Exercise requirements: The listing below holds a line with "5 网易云课堂&腾讯课堂这两" and a later line with "https://blog.csdn.net/column/details/21930.html". Write out those two lines and every line between them, exactly, and nothing else.

:::::

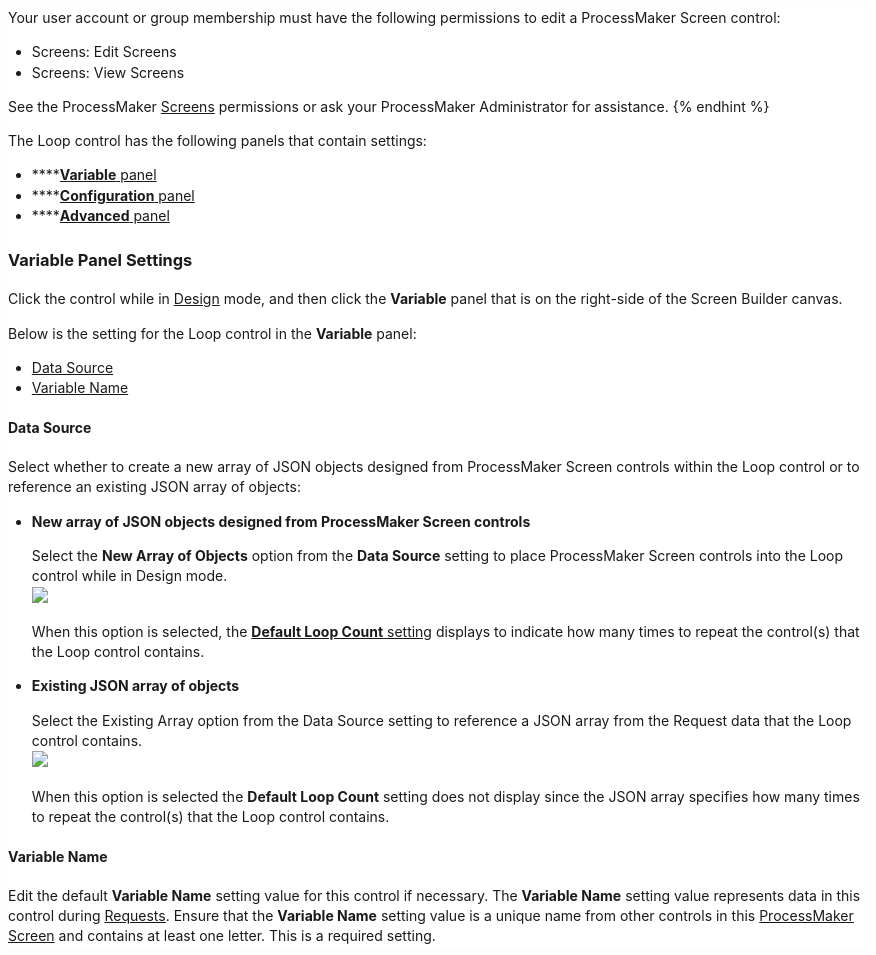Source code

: Your user account or group membership must have the following permissions to edit a ProcessMaker Screen control:

* Screens: Edit Screens
* Screens: View Screens

See the ProcessMaker [Screens](../../../../processmaker-administration/permission-descriptions-for-users-and-groups.md#screens) permissions or ask your ProcessMaker Administrator for assistance.
{% endhint %}

The Loop control has the following panels that contain settings:

* \*\*\*\*[**Variable** panel](loop-control-settings.md#variable-panel-settings)
* \*\*\*\*[**Configuration** panel](loop-control-settings.md#configuration-panel-settings)
* \*\*\*\*[**Advanced** panel](loop-control-settings.md#advanced-panel-settings)

### Variable Panel Settings

Click the control while in [Design](../screens-builder-modes.md#design-mode) mode, and then click the **Variable** panel that is on the right-side of the Screen Builder canvas.

Below is the setting for the Loop control in the **Variable** panel:

* [Data Source](loop-control-settings.md#data-source)
* [Variable Name](loop-control-settings.md#variable-name)

#### Data Source

Select whether to create a new array of JSON objects designed from ProcessMaker Screen controls within the Loop control or to reference an existing JSON array of objects:

* **New array of JSON objects designed from ProcessMaker Screen controls**

  Select the **New Array of Objects** option from the **Data Source** setting to place ProcessMaker Screen controls into the Loop control while in Design mode.  
  ![](../../../../.gitbook/assets/data-source-setting-new-array-objects-loop-control-screen-builder-designer.png) 

  When this option is selected, the [**Default Loop Count** setting](loop-control-settings.md#default-loop-count) displays to indicate how many times to repeat the control\(s\) that the Loop control contains.

* **Existing JSON array of objects**

  Select the Existing Array option from the Data Source setting to reference a JSON array from the Request data that the Loop control contains.  
  ![](../../../../.gitbook/assets/data-source-setting-existing-array-loop-control-screen-builder-designer.png) 

  When this option is selected the **Default Loop Count** setting does not display since the JSON array specifies how many times to repeat the control\(s\) that the Loop control contains.

#### Variable Name

Edit the default **Variable Name** setting value for this control if necessary. The **Variable Name** setting value represents data in this control during [Requests](../../../../using-processmaker/requests/what-is-a-request.md). Ensure that the **Variable Name** setting value is a unique name from other controls in this [ProcessMaker Screen](../../what-is-a-form.md) and contains at least one letter. This is a required setting.
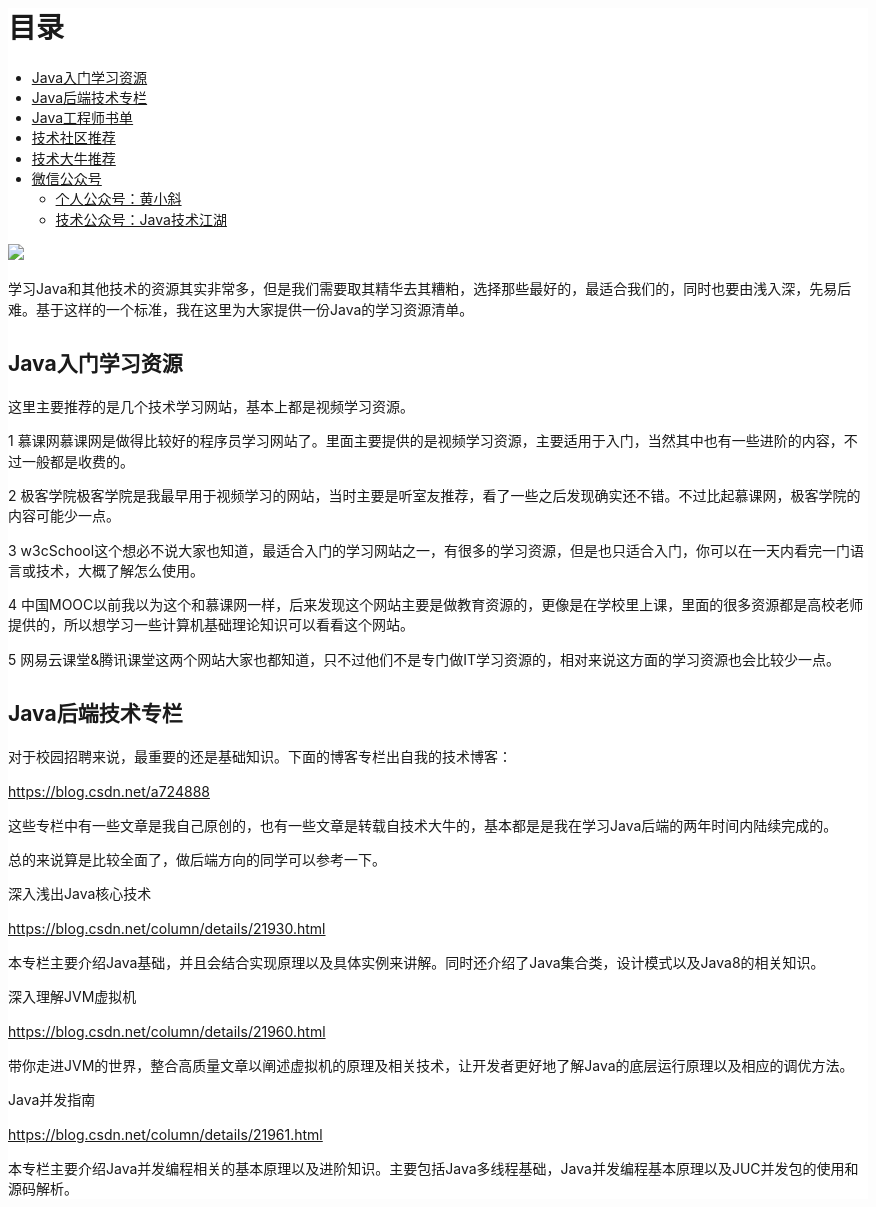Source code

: # 目录

  * [Java入门学习资源](#java入门学习资源)
  * [Java后端技术专栏](#java后端技术专栏)
  * [Java工程师书单](#java工程师书单)
  * [技术社区推荐](#技术社区推荐)
  * [技术大牛推荐](#技术大牛推荐)
* [微信公众号](#微信公众号)
  * [个人公众号：黄小斜](#个人公众号：黄小斜)
  * [技术公众号：Java技术江湖](#技术公众号：java技术江湖)


![](https://picturecdn.8qwe5.com/18532be2f2284a96b0407e5b21cd525a.webp)

学习Java和其他技术的资源其实非常多，但是我们需要取其精华去其糟粕，选择那些最好的，最适合我们的，同时也要由浅入深，先易后难。基于这样的一个标准，我在这里为大家提供一份Java的学习资源清单。

## Java入门学习资源

这里主要推荐的是几个技术学习网站，基本上都是视频学习资源。

1 慕课网慕课网是做得比较好的程序员学习网站了。里面主要提供的是视频学习资源，主要适用于入门，当然其中也有一些进阶的内容，不过一般都是收费的。

2 极客学院极客学院是我最早用于视频学习的网站，当时主要是听室友推荐，看了一些之后发现确实还不错。不过比起慕课网，极客学院的内容可能少一点。

3 w3cSchool这个想必不说大家也知道，最适合入门的学习网站之一，有很多的学习资源，但是也只适合入门，你可以在一天内看完一门语言或技术，大概了解怎么使用。

4 中国MOOC以前我以为这个和慕课网一样，后来发现这个网站主要是做教育资源的，更像是在学校里上课，里面的很多资源都是高校老师提供的，所以想学习一些计算机基础理论知识可以看看这个网站。

5 网易云课堂&腾讯课堂这两个网站大家也都知道，只不过他们不是专门做IT学习资源的，相对来说这方面的学习资源也会比较少一点。

## Java后端技术专栏

对于校园招聘来说，最重要的还是基础知识。下面的博客专栏出自我的技术博客：

https://blog.csdn.net/a724888

这些专栏中有一些文章是我自己原创的，也有一些文章是转载自技术大牛的，基本都是是我在学习Java后端的两年时间内陆续完成的。

总的来说算是比较全面了，做后端方向的同学可以参考一下。

深入浅出Java核心技术

https://blog.csdn.net/column/details/21930.html

本专栏主要介绍Java基础，并且会结合实现原理以及具体实例来讲解。同时还介绍了Java集合类，设计模式以及Java8的相关知识。

深入理解JVM虚拟机

https://blog.csdn.net/column/details/21960.html

带你走进JVM的世界，整合高质量文章以阐述虚拟机的原理及相关技术，让开发者更好地了解Java的底层运行原理以及相应的调优方法。

Java并发指南

https://blog.csdn.net/column/details/21961.html

本专栏主要介绍Java并发编程相关的基本原理以及进阶知识。主要包括Java多线程基础，Java并发编程基本原理以及JUC并发包的使用和源码解析。
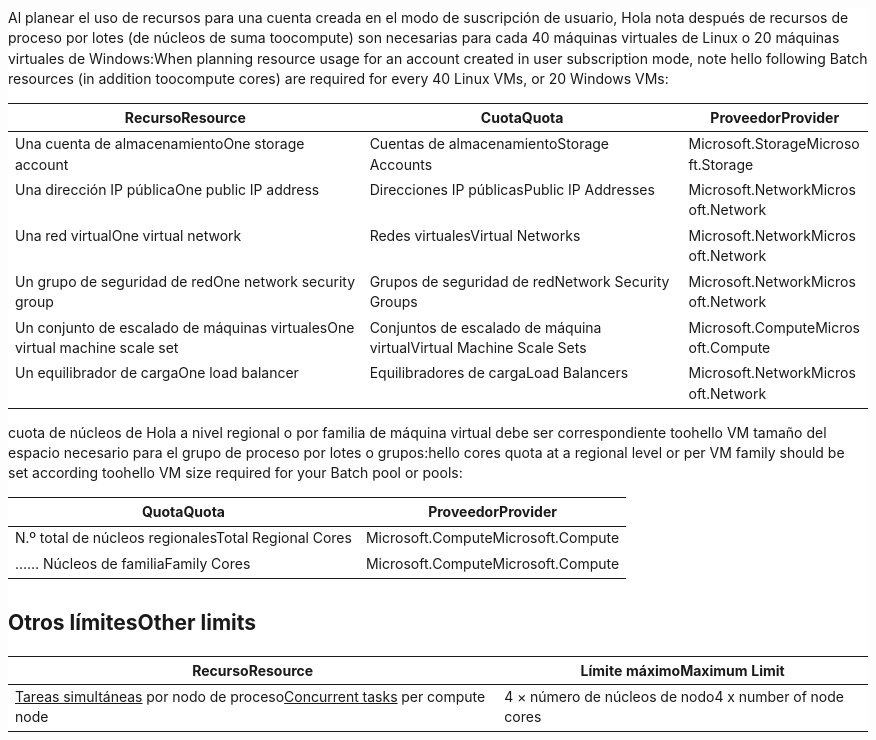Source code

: <span data-ttu-id="b7664-120">Al planear el uso de recursos para una cuenta creada en el modo de suscripción de usuario, Hola nota después de recursos de proceso por lotes (de núcleos de suma toocompute) son necesarias para cada 40 máquinas virtuales de Linux o 20 máquinas virtuales de Windows:</span><span class="sxs-lookup"><span data-stu-id="b7664-120">When planning resource usage for an account created in user subscription mode, note hello following Batch resources (in addition toocompute cores) are required for every 40 Linux VMs, or 20 Windows VMs:</span></span>

| <span data-ttu-id="b7664-121">Recurso</span><span class="sxs-lookup"><span data-stu-id="b7664-121">Resource</span></span> | <span data-ttu-id="b7664-122">Cuota</span><span class="sxs-lookup"><span data-stu-id="b7664-122">Quota</span></span> | <span data-ttu-id="b7664-123">Proveedor</span><span class="sxs-lookup"><span data-stu-id="b7664-123">Provider</span></span> |
| --- | ---| --- |
| <span data-ttu-id="b7664-124">Una cuenta de almacenamiento</span><span class="sxs-lookup"><span data-stu-id="b7664-124">One storage account</span></span> | <span data-ttu-id="b7664-125">Cuentas de almacenamiento</span><span class="sxs-lookup"><span data-stu-id="b7664-125">Storage Accounts</span></span> | <span data-ttu-id="b7664-126">Microsoft.Storage</span><span class="sxs-lookup"><span data-stu-id="b7664-126">Microsoft.Storage</span></span> |
| <span data-ttu-id="b7664-127">Una dirección IP pública</span><span class="sxs-lookup"><span data-stu-id="b7664-127">One public IP address</span></span> | <span data-ttu-id="b7664-128">Direcciones IP públicas</span><span class="sxs-lookup"><span data-stu-id="b7664-128">Public IP Addresses</span></span> | <span data-ttu-id="b7664-129">Microsoft.Network</span><span class="sxs-lookup"><span data-stu-id="b7664-129">Microsoft.Network</span></span> | 
| <span data-ttu-id="b7664-130">Una red virtual</span><span class="sxs-lookup"><span data-stu-id="b7664-130">One virtual network</span></span> | <span data-ttu-id="b7664-131">Redes virtuales</span><span class="sxs-lookup"><span data-stu-id="b7664-131">Virtual Networks</span></span> | <span data-ttu-id="b7664-132">Microsoft.Network</span><span class="sxs-lookup"><span data-stu-id="b7664-132">Microsoft.Network</span></span> | 
| <span data-ttu-id="b7664-133">Un grupo de seguridad de red</span><span class="sxs-lookup"><span data-stu-id="b7664-133">One network security group</span></span> | <span data-ttu-id="b7664-134">Grupos de seguridad de red</span><span class="sxs-lookup"><span data-stu-id="b7664-134">Network Security Groups</span></span> | <span data-ttu-id="b7664-135">Microsoft.Network</span><span class="sxs-lookup"><span data-stu-id="b7664-135">Microsoft.Network</span></span> | 
| <span data-ttu-id="b7664-136">Un conjunto de escalado de máquinas virtuales</span><span class="sxs-lookup"><span data-stu-id="b7664-136">One virtual machine scale set</span></span> | <span data-ttu-id="b7664-137">Conjuntos de escalado de máquina virtual</span><span class="sxs-lookup"><span data-stu-id="b7664-137">Virtual Machine Scale Sets</span></span> | <span data-ttu-id="b7664-138">Microsoft.Compute</span><span class="sxs-lookup"><span data-stu-id="b7664-138">Microsoft.Compute</span></span> | 
| <span data-ttu-id="b7664-139">Un equilibrador de carga</span><span class="sxs-lookup"><span data-stu-id="b7664-139">One load balancer</span></span> | <span data-ttu-id="b7664-140">Equilibradores de carga</span><span class="sxs-lookup"><span data-stu-id="b7664-140">Load Balancers</span></span> | <span data-ttu-id="b7664-141">Microsoft.Network</span><span class="sxs-lookup"><span data-stu-id="b7664-141">Microsoft.Network</span></span> | 

<span data-ttu-id="b7664-142">cuota de núcleos de Hola a nivel regional o por familia de máquina virtual debe ser correspondiente toohello VM tamaño del espacio necesario para el grupo de proceso por lotes o grupos:</span><span class="sxs-lookup"><span data-stu-id="b7664-142">hello cores quota at a regional level or per VM family should be set according toohello VM size required for your Batch pool or pools:</span></span>

| <span data-ttu-id="b7664-143">Quota</span><span class="sxs-lookup"><span data-stu-id="b7664-143">Quota</span></span> | <span data-ttu-id="b7664-144">Proveedor</span><span class="sxs-lookup"><span data-stu-id="b7664-144">Provider</span></span> |
| --- | ---- |
| <span data-ttu-id="b7664-145">N.º total de núcleos regionales</span><span class="sxs-lookup"><span data-stu-id="b7664-145">Total Regional Cores</span></span> | <span data-ttu-id="b7664-146">Microsoft.Compute</span><span class="sxs-lookup"><span data-stu-id="b7664-146">Microsoft.Compute</span></span> |
| <span data-ttu-id="b7664-147">…</span><span class="sxs-lookup"><span data-stu-id="b7664-147">…</span></span> <span data-ttu-id="b7664-148">Núcleos de familia</span><span class="sxs-lookup"><span data-stu-id="b7664-148">Family Cores</span></span> | <span data-ttu-id="b7664-149">Microsoft.Compute</span><span class="sxs-lookup"><span data-stu-id="b7664-149">Microsoft.Compute</span></span> |



## <a name="other-limits"></a><span data-ttu-id="b7664-150">Otros límites</span><span class="sxs-lookup"><span data-stu-id="b7664-150">Other limits</span></span>
| <span data-ttu-id="b7664-151">**Recurso**</span><span class="sxs-lookup"><span data-stu-id="b7664-151">**Resource**</span></span> | <span data-ttu-id="b7664-152">**Límite máximo**</span><span class="sxs-lookup"><span data-stu-id="b7664-152">**Maximum Limit**</span></span> |
| --- | --- |
| <span data-ttu-id="b7664-153">[Tareas simultáneas](batch-parallel-node-tasks.md) por nodo de proceso</span><span class="sxs-lookup"><span data-stu-id="b7664-153">[Concurrent tasks](batch-parallel-node-tasks.md) per compute node</span></span> |<span data-ttu-id="b7664-154">4 × número de núcleos de nodo</span><span class="sxs-lookup"><span data-stu-id="b7664-154">4 x number of node cores</span></span> |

:::::

Your solution:
5 网易云课堂&腾讯课堂这两个网站大家也都知道，只不过他们不是专门做IT学习资源的，相对来说这方面的学习资源也会比较少一点。

## Java后端技术专栏

对于校园招聘来说，最重要的还是基础知识。下面的博客专栏出自我的技术博客：

https://blog.csdn.net/a724888

这些专栏中有一些文章是我自己原创的，也有一些文章是转载自技术大牛的，基本都是是我在学习Java后端的两年时间内陆续完成的。

总的来说算是比较全面了，做后端方向的同学可以参考一下。

深入浅出Java核心技术

https://blog.csdn.net/column/details/21930.html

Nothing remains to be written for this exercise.